Advantages only realized if O/S can provide parallelism

- Improved performance, but only if the applications allow some work to be done in parallel
- Availability/reliability Since all processors can perform the same functions, failure of a single processor does not halt the system
- Incremental growth User can enhance performance by adding additional processors
- Scaling Vendors can offer range of products based on number of processors
- Transparent to user User only sees improvement in performance

# **Organization of Tightly Coupled Multiprocessor**

- Individual processors are self-contained, i.e., they have their own control unit, ALU, registers, one or more levels of cache, and private main memory
- Access to shared memory and I/O devices through some interconnection network
- Processors communicate through memory in common data area
- Memory is often organized to provide simultaneous access to separate blocks of memory

# **SMP Operating System**

- To user, it appears as if there is a single O/S, i.e., single processor multiprogramming system
- User should be able to create multithreaded processes without needing to know whether one processor or more will be used
- Simultaneous concurrent processes
  - o O/S routines should be reentrant
  - o Expanded O/S tables & other management structures to handle multiple processes & processors
- All processors should be capable of scheduling
- Synchronization scheduling of resources now more than just for processes but also for processors
- Memory management
  - Shared page replacement strategy
  - Must understand and take advantage of memory hardware
- Reliability and fault tolerance Must be able to handle the loss of a processor without taking down other processors.



# Parallel Processing

# Three Types of Tightly Coupled Multiprocessor Interconnection Schemes

### Time-shared or common bus

- Structure and interface similar to single processor system (control, address, and data)
- Sharing bus is similar to DMA sharing with single processor
- Following features provided
  - Addressing distinguishes modules on bus
  - Must have an arbitration scheme where any module can be temporary master
  - Time sharing if one module has the bus, others must wait and may have to suspend
- Now have multiple processors as well as multiple I/O modules



- Advantages
  - Simplicity not only is it easy to understand, form already used with DMA
  - Flexibility adding processor involves simple addition of processor to bus
  - Reliability As long as arbitration does not involve single controller, then there is no single point of failure
- Disadvantages
  - Waiting for bus creates bottleneck, but this can be helped with a bigger investment in individual caches
  - Cache coherence policy must be used (usually hardware)
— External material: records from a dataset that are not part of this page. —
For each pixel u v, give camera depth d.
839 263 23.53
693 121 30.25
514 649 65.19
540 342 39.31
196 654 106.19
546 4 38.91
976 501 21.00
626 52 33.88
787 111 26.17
# Central controller (arbitrator)

As opposed to time-shared where arbitration is distributed, a central controller monitors and manages access between all devices. The functions of the controller include:

- Funneling separate data streams between independent modules
- Buffering requests
- Performing arbitration and timing
- Passing status and control
- Performing cache update alerting
- Advantage Uses same control, addressing, and data interfaces as typical processor, therefore, interfaces to modules remain the same
- Disadvantages
  - Very complex control unit
  - Control unit could end up being a bottleneck

### Multi-port memory

Processors and I/O modules can share a multi-port memory through direct, independent connections that are much like a single processor's connection to a memory

- Logic internal to memory required to resolve conflicts
- Little or no modification to processors used to single processor applications or I/O modules required



- Advantages
  - Removing bus access bottleneck
  - Dedicate portions of memory to only one processor
  - o Better security
  - o Better recovery from faults
- Disadvantages
  - o Complex memory logic
  - More PCB wiring
  - Write through policy should be used for caches

### PROBLEM!

If we use caches to minimize the number of bus accesses required by multiple processors, how do we keep all of the caches up to date?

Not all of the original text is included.